The Coalition of the People of Azawad, also translated as the Coalition for the People of Azawad (CPA) is a Tuareg political and military movement formed in 2014 during the Mali War.

== History ==
The CPA was founded by Ibrahim Ag Mohamed Assaleh, the former external affairs representative of the National Movement for the Liberation of Azawad (MNLA). Assaleh created the group on March 18, 2014, in the village of Hassi Labyad north of Timbuktu, in a ceremony with 700 people in attendance, although Assaleh was not there. In the statement released during the formation of the group, the CPA consists of 32 members, mostly Tuareg, although the group claims to preside over Songhai, Fulani, and Arab communities. The statement also claimed that the CPA had 8,000 fighters, but this was likely exaggerated.

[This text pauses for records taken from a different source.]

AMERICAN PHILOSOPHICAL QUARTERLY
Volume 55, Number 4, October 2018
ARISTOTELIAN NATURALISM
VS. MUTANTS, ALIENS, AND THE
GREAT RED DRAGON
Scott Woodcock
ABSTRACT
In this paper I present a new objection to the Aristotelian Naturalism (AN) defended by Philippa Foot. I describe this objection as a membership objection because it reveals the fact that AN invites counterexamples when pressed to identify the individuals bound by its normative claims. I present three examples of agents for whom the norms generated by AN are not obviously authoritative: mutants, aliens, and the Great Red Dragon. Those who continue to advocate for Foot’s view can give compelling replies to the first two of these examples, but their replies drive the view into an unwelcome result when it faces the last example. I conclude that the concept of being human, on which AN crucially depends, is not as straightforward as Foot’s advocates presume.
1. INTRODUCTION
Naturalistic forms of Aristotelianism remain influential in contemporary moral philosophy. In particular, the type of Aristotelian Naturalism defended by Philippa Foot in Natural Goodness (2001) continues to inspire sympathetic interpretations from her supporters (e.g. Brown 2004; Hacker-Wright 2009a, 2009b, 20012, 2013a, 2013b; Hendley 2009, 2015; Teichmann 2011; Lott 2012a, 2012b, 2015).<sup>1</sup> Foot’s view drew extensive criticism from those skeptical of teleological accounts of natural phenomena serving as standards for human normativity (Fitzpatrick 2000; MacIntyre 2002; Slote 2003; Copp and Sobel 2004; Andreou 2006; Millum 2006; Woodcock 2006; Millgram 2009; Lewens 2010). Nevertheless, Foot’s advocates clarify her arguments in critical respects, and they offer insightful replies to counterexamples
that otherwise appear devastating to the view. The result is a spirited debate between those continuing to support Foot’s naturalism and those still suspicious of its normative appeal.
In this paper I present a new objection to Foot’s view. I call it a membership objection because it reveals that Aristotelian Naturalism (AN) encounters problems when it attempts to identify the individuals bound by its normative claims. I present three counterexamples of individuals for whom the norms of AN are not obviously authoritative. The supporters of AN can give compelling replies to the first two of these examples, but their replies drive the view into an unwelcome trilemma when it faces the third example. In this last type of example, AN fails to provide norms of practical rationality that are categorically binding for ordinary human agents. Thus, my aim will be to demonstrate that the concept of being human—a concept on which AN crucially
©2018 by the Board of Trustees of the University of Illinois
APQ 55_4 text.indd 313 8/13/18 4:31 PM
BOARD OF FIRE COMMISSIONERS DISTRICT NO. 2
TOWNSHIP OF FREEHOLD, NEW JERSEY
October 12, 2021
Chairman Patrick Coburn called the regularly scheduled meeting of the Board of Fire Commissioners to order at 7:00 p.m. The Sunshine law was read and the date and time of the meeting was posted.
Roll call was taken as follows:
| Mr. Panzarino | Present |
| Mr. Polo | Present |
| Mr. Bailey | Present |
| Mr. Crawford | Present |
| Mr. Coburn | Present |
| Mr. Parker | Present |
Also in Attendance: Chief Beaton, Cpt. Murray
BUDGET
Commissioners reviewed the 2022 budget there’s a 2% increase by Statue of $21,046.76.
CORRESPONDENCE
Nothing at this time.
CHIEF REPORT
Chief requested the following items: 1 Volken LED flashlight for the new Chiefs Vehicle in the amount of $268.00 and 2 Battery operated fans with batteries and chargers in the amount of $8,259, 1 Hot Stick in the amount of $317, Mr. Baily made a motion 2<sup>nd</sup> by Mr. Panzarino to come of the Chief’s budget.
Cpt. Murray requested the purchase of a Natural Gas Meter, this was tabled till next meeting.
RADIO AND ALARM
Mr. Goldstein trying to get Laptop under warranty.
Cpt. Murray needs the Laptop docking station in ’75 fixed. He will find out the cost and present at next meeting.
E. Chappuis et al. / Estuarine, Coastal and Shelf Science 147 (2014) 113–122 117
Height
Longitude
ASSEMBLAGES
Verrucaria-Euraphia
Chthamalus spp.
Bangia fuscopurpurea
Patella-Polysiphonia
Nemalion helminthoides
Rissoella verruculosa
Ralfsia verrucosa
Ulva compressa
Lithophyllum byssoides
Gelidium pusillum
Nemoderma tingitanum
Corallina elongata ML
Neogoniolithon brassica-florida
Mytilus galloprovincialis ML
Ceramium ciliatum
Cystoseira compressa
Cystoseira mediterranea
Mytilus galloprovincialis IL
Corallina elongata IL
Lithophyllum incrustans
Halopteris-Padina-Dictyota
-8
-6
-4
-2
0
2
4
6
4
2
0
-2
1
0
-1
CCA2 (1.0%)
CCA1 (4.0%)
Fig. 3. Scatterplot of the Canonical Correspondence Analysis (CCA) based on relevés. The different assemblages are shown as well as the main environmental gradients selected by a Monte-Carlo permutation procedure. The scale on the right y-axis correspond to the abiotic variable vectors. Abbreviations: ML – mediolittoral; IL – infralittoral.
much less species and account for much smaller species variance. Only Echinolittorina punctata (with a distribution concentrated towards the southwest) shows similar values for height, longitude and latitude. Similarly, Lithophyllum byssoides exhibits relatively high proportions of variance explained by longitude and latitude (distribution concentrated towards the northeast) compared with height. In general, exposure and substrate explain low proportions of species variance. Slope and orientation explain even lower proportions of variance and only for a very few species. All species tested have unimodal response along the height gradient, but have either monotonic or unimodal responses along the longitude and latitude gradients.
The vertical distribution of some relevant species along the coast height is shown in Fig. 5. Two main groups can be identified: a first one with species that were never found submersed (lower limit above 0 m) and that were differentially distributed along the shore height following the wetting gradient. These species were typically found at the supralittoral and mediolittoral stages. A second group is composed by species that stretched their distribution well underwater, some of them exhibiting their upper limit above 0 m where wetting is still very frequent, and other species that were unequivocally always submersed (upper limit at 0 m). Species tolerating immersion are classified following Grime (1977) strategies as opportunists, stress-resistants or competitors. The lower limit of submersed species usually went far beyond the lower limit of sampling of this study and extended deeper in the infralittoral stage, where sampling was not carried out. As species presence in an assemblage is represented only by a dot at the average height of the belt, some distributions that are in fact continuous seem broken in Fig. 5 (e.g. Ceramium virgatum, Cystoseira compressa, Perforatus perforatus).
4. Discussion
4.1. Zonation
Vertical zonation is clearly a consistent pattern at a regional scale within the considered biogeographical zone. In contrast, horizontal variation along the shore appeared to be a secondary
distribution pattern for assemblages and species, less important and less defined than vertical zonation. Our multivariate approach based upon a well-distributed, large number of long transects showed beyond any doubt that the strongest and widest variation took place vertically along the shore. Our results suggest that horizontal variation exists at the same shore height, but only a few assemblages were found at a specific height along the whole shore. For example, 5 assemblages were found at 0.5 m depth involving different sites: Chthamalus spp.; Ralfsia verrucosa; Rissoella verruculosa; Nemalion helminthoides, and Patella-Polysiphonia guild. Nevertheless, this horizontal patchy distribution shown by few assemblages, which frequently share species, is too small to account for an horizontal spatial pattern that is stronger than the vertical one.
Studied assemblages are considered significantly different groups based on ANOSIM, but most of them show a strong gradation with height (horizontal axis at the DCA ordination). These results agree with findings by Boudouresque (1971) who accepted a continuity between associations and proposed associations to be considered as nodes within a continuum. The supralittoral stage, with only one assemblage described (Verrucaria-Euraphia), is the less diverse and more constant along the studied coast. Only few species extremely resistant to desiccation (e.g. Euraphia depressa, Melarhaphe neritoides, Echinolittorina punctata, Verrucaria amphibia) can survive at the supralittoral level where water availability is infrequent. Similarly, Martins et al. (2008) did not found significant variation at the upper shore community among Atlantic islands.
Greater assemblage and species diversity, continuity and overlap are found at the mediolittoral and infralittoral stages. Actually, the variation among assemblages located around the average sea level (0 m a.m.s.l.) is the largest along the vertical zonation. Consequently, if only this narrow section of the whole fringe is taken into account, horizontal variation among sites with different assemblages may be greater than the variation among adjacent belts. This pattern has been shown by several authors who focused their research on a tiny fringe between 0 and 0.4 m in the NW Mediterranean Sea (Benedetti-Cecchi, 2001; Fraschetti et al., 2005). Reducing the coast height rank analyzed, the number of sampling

The CPA was created after a fallout between Assaleh and the head of the MNLA, Bilal Ag Acherif, over negotiations with the Malian government. Assaleh also disputed with Acherif over the latter's preference to Morocco mediating Malian-Tuareg negotiations. Assaleh preferred the Algerian government's role in the Mali War. In the summer of 2014, the CPA joined the Coordination of Azawad Movements (CMA). During negotiations with the Malian government in what would come to be the Algiers Agreement, Assaleh advocated for an Iraqi Kurdistan-style autonomy for the Azawad area.

On May 21, 2015, Assaleh was expelled from the CPA. In a press release, the CPA stated Assaleh was expelled for not adhering to the Algiers Agreement, which the CPA signed. Mohamed Ousmane Ag Mohamedoun became the subsequent leader of the movement. Shortly after his installment, his two children were kidnapped by unknown assailants.

Between July 30 and August 1, 2016, Assaleh and Mohamedoun met in Soumpi with other members of the CPA. Following an internal election, Mohamedoun became secretary-general of the CPA. That November, Assaleh claimed that the Coalition of the People of Azawad had been dissolved. This was contested by Mohamedoun, who stated that Assaleh no longer represented the movement. That year, the CPA claimed it had 1,700 fighters. A MINUSMA report stated the group had 500.

In November 2017, the CPA, along with the Movement for the Salvation of Azawad and three other Tuareg movements, founded the Coordination of Entente Movements.

=== Soumpi attack ===
A UN report from August 8, 2018 accused Alkassoum Ag Abdoulaye, the chief of staff of the CPA, of participating in a jihadist attack in Soumpi alongside Jama'at Nasr al-Islam wal Muslimin to gain weapons and ammo. Mohamedoun was also accused of having "very actively contributed to delaying the implementation of peace and reconciliation in Timbuktu and Gao regions." The United Nations Security Council implemented sanctions on him that December, banning him from travelling outside Mali for breaking the Algiers Agreement.